Em 1999, documentos norte-americanos revelaram que os EUA patrocinaram a oposição a Allende, embora não haja provas de envolvimento direto de Washington no golpe.

"Os mesmos Estados Unidos que agora promovem a guerra contra o terrorismo internacional, como bem sabemos, foram os que apoiaram a equipe flagrantemente terrorista que perpetrou o 11 de setembro no Chile", diz Marc Cooper, um conhecido jornalista norte-americano de esquerda que foi tradutor de Allende.

"Acho que ter vivido o 11 de setembro no Chile me fez mais generoso e cheio de compaixão com a dor que os norte-americanos sentiram neste 11 de setembro", disse Cooper, que hoje vive na Califórnia.

Avenida
A maioria dos chilenos se lembra com horror desse tempo, mas um número considerável vê a data com orgulho. Tanto que, na década de 1970, uma rua de um bairro rico da capital recebeu esse nome.

Hoje, a avenida 11 de Setembro, com 1,6 quilômetro de bancos, lojas e arranha-céus de vidro, é um símbolo do boom econômico do Chile nos últimos 15 anos, quando Pinochet chamou economistas norte-americanos para implantar um programa neoliberal que resultou em taxas de crescimento de até 7%.

Os conservadores chilenos, que formam 40% do eleitorado, dizem que Pinochet trocou as greves, racionamentos e expropriações do governo Allende por um período de prosperidade.

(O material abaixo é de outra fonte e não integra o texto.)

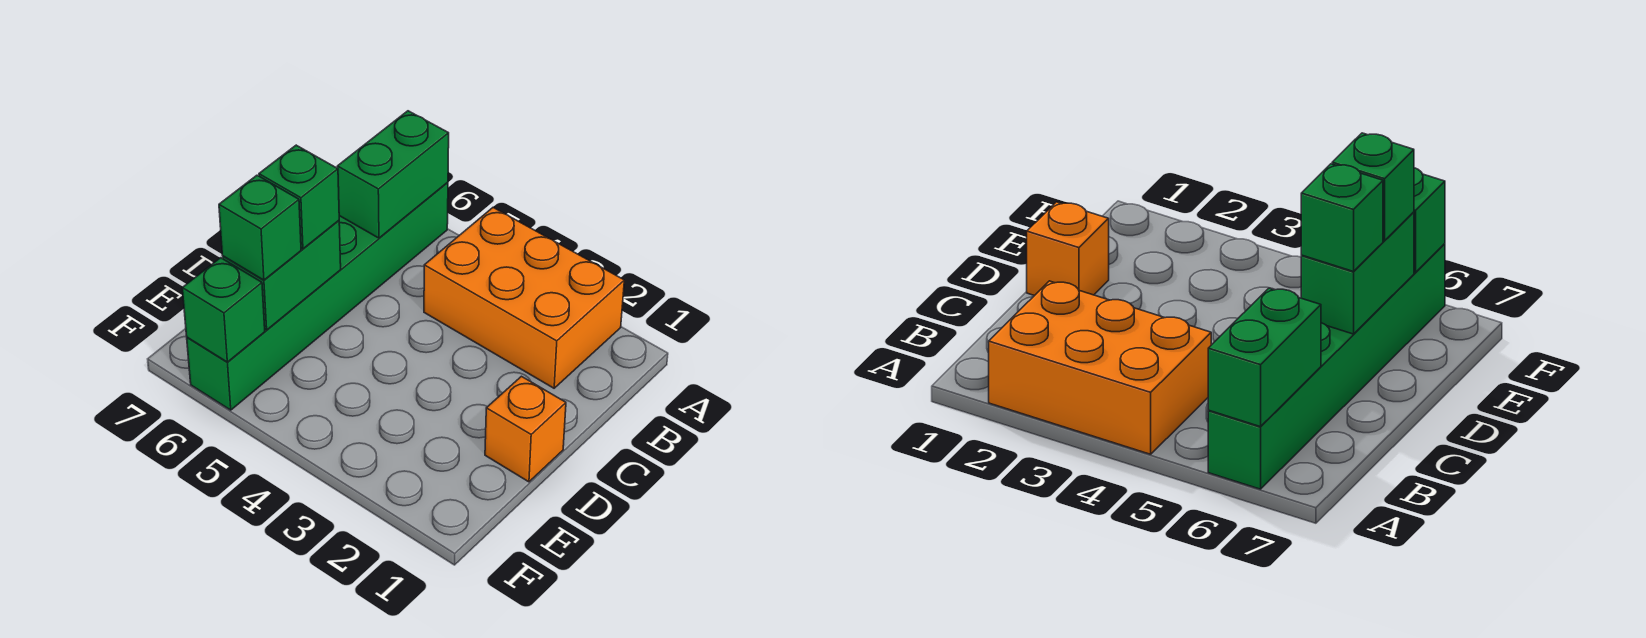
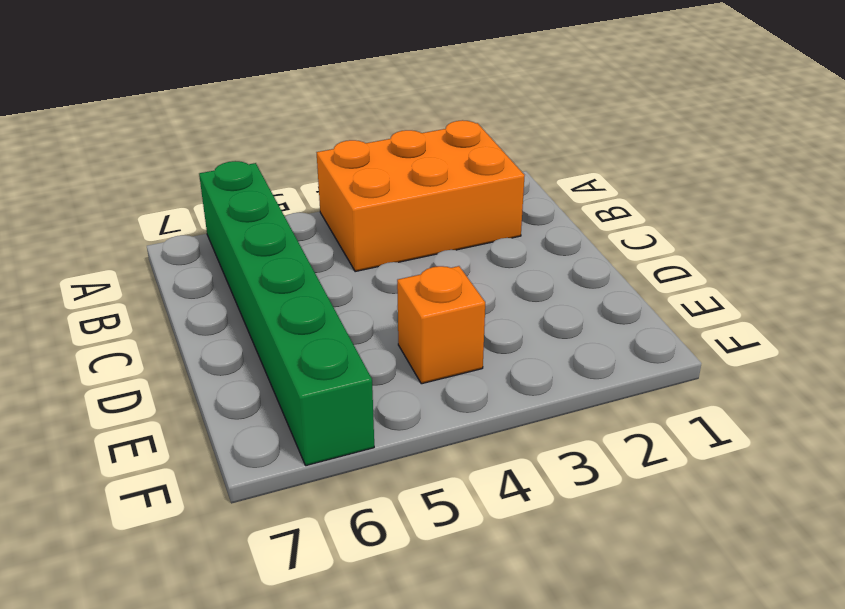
orange 1x1 brick [397,266,485,384] -> orange 1x1 brick moved to [485,376,566,482]
none -> green 1x2 brick [337,111,449,238]
none -> green 1x2 brick [223,221,341,330]

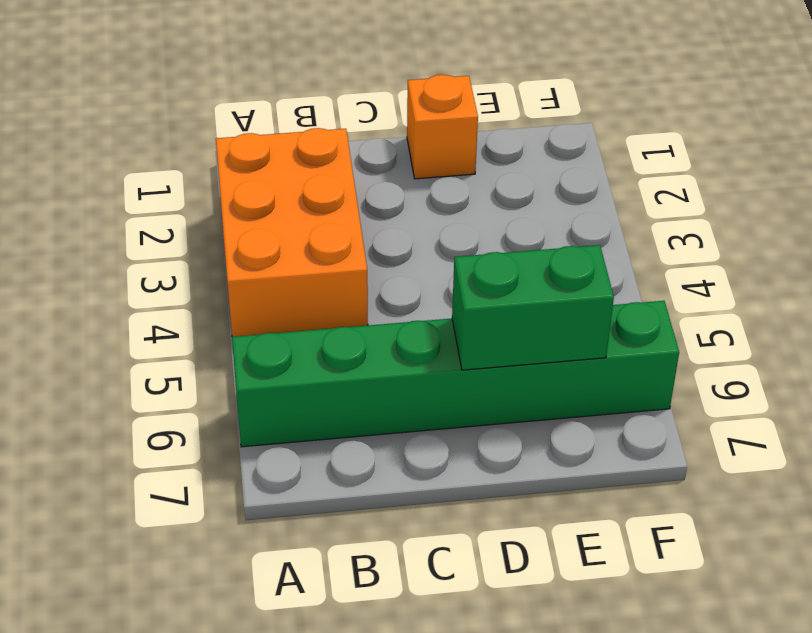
none -> green 1x2 brick [337,111,449,238]
none -> green 1x1 brick [182,258,265,362]

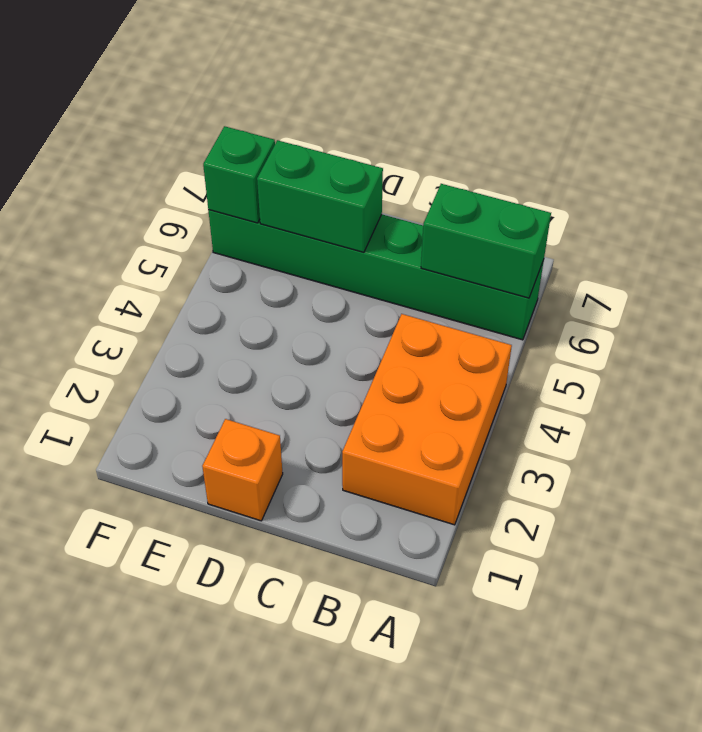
none -> green 1x1 brick [259,145,339,249]
none -> green 1x1 brick [219,175,301,280]

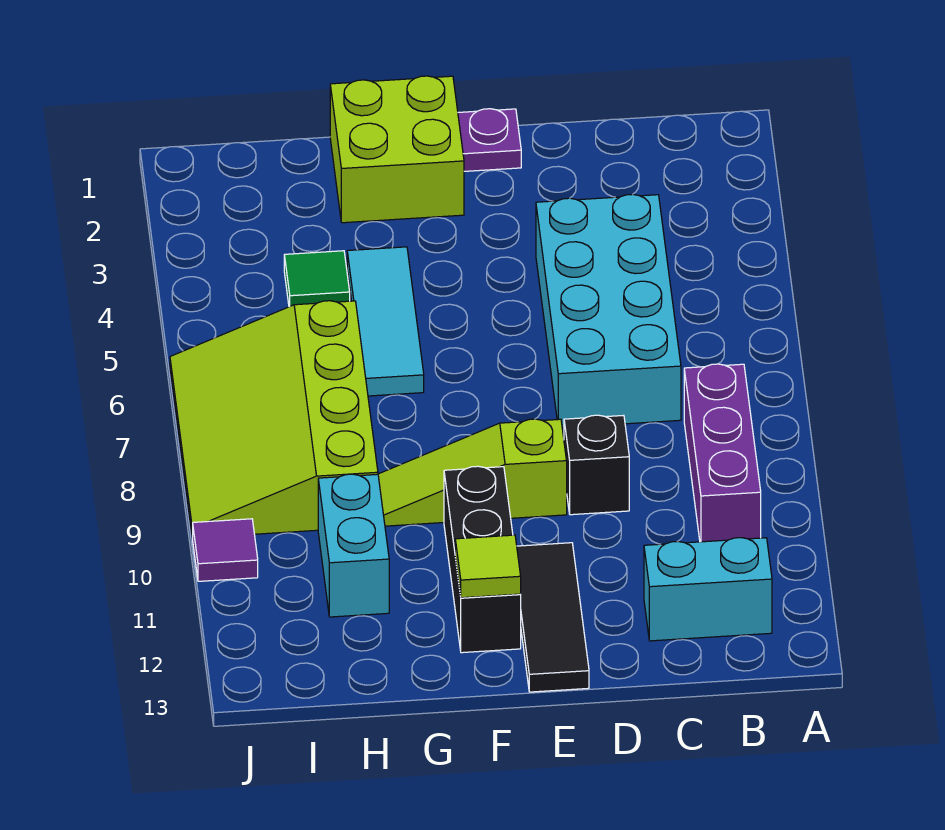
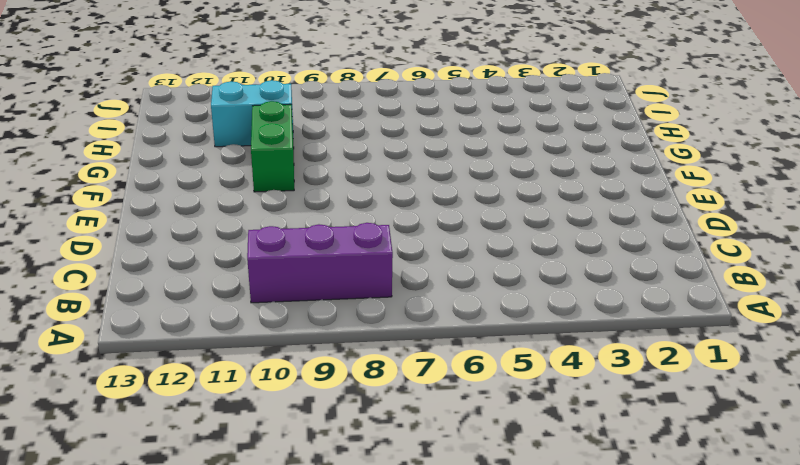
green 1x2 brick [251,101,294,192] -> black 1x3 brick [444,466,521,653]
none -> cyan 1x2 brick [644,538,772,641]
none -> cyan 2x4 brick [536,194,681,428]
none -> black 1x1 brick [564,415,629,515]

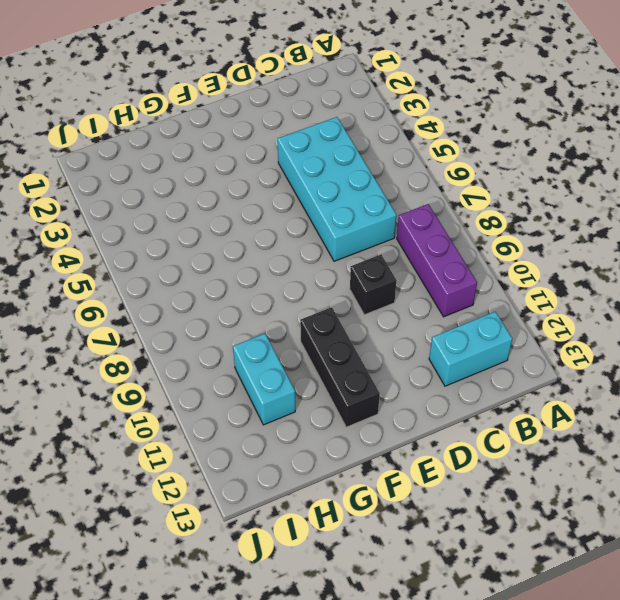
none -> purple 1x1 plate [458,109,521,171]
none -> lime 1x3 slope [378,419,567,526]
none -> black 1x3 tile [517,543,589,692]

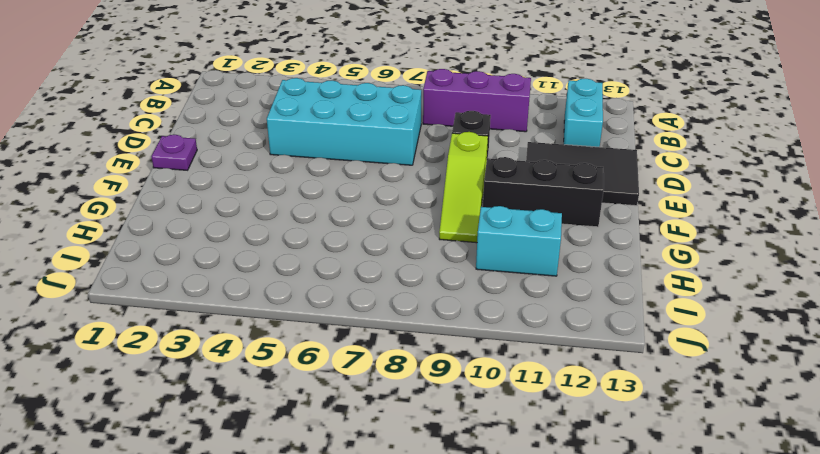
black 2x3 tile [526,142,639,206] -> black 1x3 tile [517,543,589,692]
none -> lime 2x2 brick [330,76,464,223]
none -> cyan 1x3 tile [347,247,424,396]
none -> green 1x1 tile [284,251,350,307]

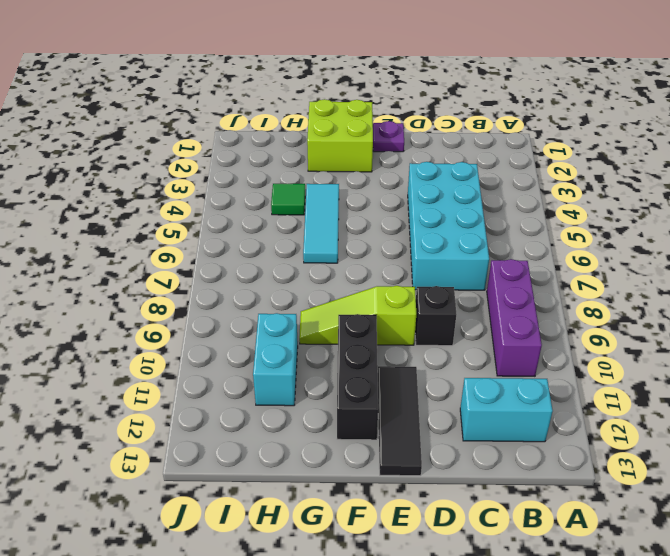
none -> lime 3x4 slope [170,301,378,538]
none -> purple 1x1 tile [193,519,258,581]
none -> lime 1x1 tile [455,535,521,598]

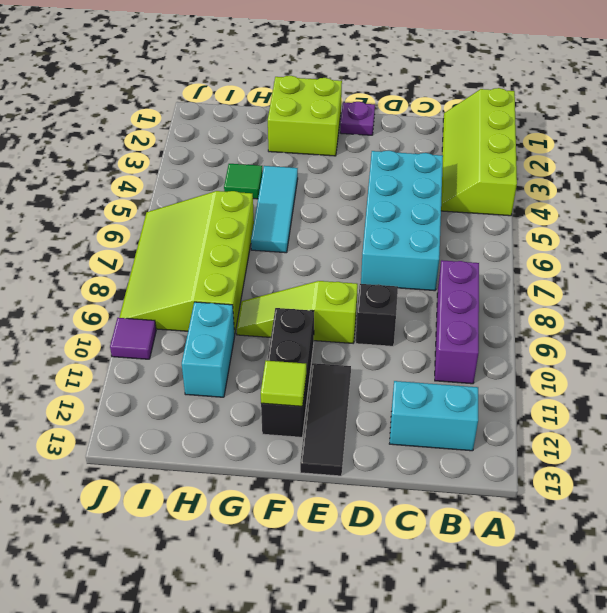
lime 2x4 slope [441,88,517,216] -> none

"Apoiei Pinochet e ainda concordo com o que ele fez", diz a secretária Marcia Manzano, 42, enquanto almoça em uma lanchonete da avenida. "Havia mais estabilidade naquela época, menos crime e menos desemprego."

O prefeito Labbe diz que há críticas ao nome da avenida, mas por causa de sua alusão ao golpe de 1973, não aos atentados de 2001.

Assim como deve acontecer neste ano nos Estados Unidos, o 11 de setembro costuma ser bastante lembrado no Chile, só que com manifestações da esquerda.

Em aniversários anteriores, ativistas de direitos humanos costumavam lançar bonecos em tamanho natural no rio Mapocho, para lembrar os desaparecidos.